Alors, si une telle peur est ancienne et universelle, où allons-nous maintenant ? Quelle approche faisons-nous du FOMO en tant que chrétiens ? Où meurt le FOMO ?
Un FOMO légitime
FOMO a de nombreuses facettes. Comme nous l’avons souligné, il y a cette peur de rater quelque chose dans la vie ; la peur de manquer une information, qui nous pousse à nous arrêter un instant pour regarder nos mails, les fils d’actualités, les messages. Mais, parmi tous les FOMO qui peuvent exister, il y a un FOMO légitime dont nous devrions tous nous préoccuper, surtout en tant que chrétiens : la peur de l’incrédulité et de manquer l’éternité ou la vie éternelle.

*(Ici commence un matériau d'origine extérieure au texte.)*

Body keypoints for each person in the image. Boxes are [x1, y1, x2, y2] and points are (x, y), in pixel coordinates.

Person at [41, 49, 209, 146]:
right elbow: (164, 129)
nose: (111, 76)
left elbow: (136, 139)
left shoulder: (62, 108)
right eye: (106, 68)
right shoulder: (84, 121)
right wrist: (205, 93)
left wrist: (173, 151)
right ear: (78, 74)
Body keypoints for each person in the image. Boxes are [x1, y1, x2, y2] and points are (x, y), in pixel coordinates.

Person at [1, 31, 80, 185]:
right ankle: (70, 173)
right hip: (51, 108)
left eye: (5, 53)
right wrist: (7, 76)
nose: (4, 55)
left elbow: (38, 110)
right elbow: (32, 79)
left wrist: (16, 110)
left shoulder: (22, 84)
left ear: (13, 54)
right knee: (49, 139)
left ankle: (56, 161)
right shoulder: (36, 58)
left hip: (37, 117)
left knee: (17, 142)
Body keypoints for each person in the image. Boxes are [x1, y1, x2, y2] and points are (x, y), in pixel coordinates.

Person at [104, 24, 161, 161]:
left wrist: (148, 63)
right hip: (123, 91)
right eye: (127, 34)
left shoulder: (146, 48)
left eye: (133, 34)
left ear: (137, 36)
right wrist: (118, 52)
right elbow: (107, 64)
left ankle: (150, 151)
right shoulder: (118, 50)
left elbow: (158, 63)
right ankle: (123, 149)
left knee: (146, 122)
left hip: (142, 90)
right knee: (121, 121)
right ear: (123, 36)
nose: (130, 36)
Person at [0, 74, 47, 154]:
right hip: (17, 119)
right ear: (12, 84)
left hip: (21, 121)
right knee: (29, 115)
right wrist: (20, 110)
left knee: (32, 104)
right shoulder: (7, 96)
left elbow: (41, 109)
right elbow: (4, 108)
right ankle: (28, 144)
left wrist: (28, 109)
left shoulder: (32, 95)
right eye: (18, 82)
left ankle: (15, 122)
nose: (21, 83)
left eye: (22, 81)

La Bible est claire à ce sujet : «à quoi cela servira-t-il à un homme s’il gagne le monde entier et perd sa propre âme ?» (Mc 8, 36).
Pour paraphraser les paroles de Paul : Je considère tout comme sans valeur à la lumière de ne jamais manquer la valeur incomparable de connaître le Christ Jésus mon Seigneur pour toute l’éternité (Philippiens 3, 8).
Il y a en effet beaucoup de choses, dans ce monde, dans cette vie, qui, manquées, nous seraient bénéfiques.
Le temps du carême nous le rappelle justement : laisser de côté les choses qui nous éloignent de Dieu, de nous-mêmes et des autres.
Du FOMO au JOMO
Aux antipodes du FOMO, se trouve son ennemi juré : le JOMO, « Joy of missing out » traduit « joie de manquer un événement », acronyme inventé par l’entrepreneur Anil Dash, qui s’est engagé dans un dispositif mondial de réduction de la consommation aux ordinateurs, tablettes, smartphones et incite à la déconnexion.
Au lieu d’être une peur, manquer quelque chose peut être une source de joie, comme l’explique Svend Brinkmann, professeur de psychologie à l’université d’Aalborg et auteur de « The Joy of Missing Out » dans une vidéo.
Aussi légitime que peut être la peur de manquer la vie éternelle, c’est toujours une peur ; et la peur, comme le dit saint Jean, « suppose un châtiment, et celui qui craint n’est pas parfait dans l’amour. » La peur ne devrait pas être celle qui nous guide, l’amour devrait le faire ; c’est pourquoi il ne faut pas rester au niveau de ce FOMO légitime mais plutôt passer du FOMO au JOMO. Nous ne devrions pas manquer les choses du monde (les choses du monde en relation aux choses divines) par peur, mais de préférence les manquer par amour, par joie, pour le royaume.
En outre, FOMO peut être apparenté à l’Egypte biblique (un lieu d’esclavage), et le JOMO à la terre promise (le lieu de la liberté).
Si nous n’avons pas encore été submergés par ce nouveau phénomène de société qu’est le FOMO ou même si nous nous retrouvons profondément dans sa gueule, il n’est toujours pas trop tard pour faire demi-tour. Une ligne doit être tirée sur notre désir d’ubiquité – de tout savoir et d’être partout à la fois.
Comme le dit le proverbe, à ne vouloir rien manquer, c’est la vie qu’on finit par manquer.